CLO | Cloud Computing and Big Data |
Cloud computing and big data techniques are changing the way we collect, analyse, store and use data. This course looks at the theoretical and practical technologies behind big data and cloud computing.
Frequency
This subject has been discontinued; no further courses are planned.
Objectives
The aims of this course are to show how cloud computing and big data techniques can be used to solve massive scale problems. The course will aim to introduce students to both the theoretical background of cloud computing as well as the practical applications. The processing of large datasets using Big Data techniques, map-reduce and other techniques will be a large focus. In addition the course will cover approaches to building applications and managing them on the cloud.
Contents
The course will cover the following topics:
Origins and background of Cloud Computing Grids, Parallel computing, Functional programming, Infrastructure as a Service
Using Cloud services Amazon EC2 fundamentals, Concepts of IaaS, Openstack and Private Cloud
Map-reduce and Big Data analytics Map-reduce theory, Hadoop, Hive and Pig, Functional decomposition
Theory of Cloud Computing CAP Theorem, Eventual Consistency, Shared Nothing architectures, Dynamo algorithm; Amdahl’s law, Gustafson’s Law, Karp-Flatt Metric; Lambda Architecture, Multi-tenancy, PaaS and SaaS models
NoSQL databases and scalable data storage alternatives, graph databases, Mongo and Cassandra
Case studies and examples
Futures and alternatives to Map Reduce Real time stream analytics, Generalized functional decomposition, Apache Spark and Storm, Futures
Requirements
The course introduces the fundamentals of creating big data processing systems in the cloud.
Practicals will require programming in Python, as well as the use of the UNIX command line / bash shell. While students do not need significant experience in Python itself, some serious programming experience is required as the course exercises require the students to write big data analytics code.
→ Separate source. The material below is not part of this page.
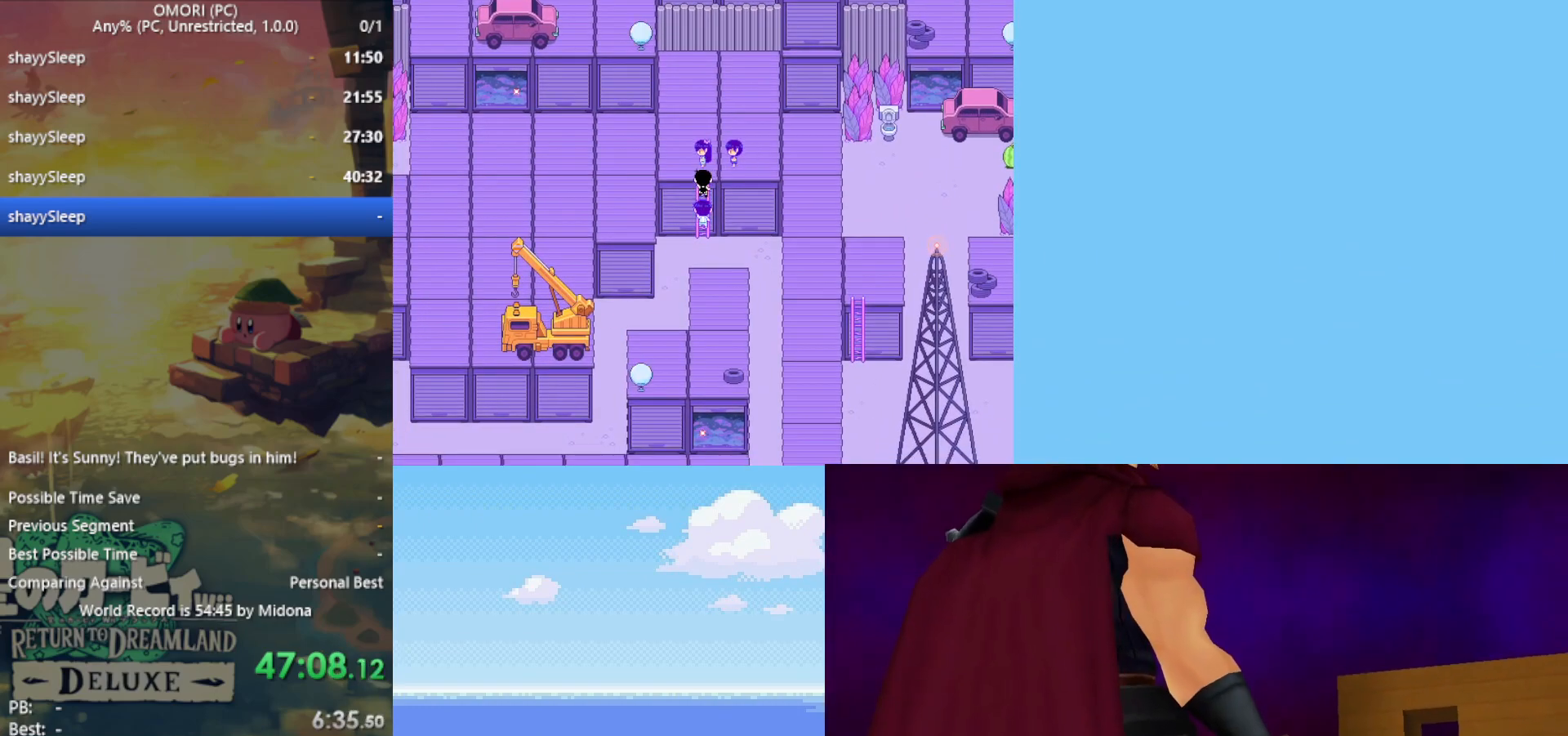
{"keys": ["down"], "events": [[117, "right", "up"], [250, "right", "down"], [350, "right", "up"]]}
This course is not suitable for students who have no practical experience in writing code.
Other aspects that will be helpful for the course are:
- Functional programming experience: we use extensive lambda expressions and functional patterns.
- Simple SQL expressions
- Distributed computing and basics of IP networking
Students who have not programmed in Python are expected to use the resources on Python to gain experience before the class. There are also pointers to resources on the command line and SQL. All students are expected to complete the pre-study exercise which looks at lambda expressions in Python.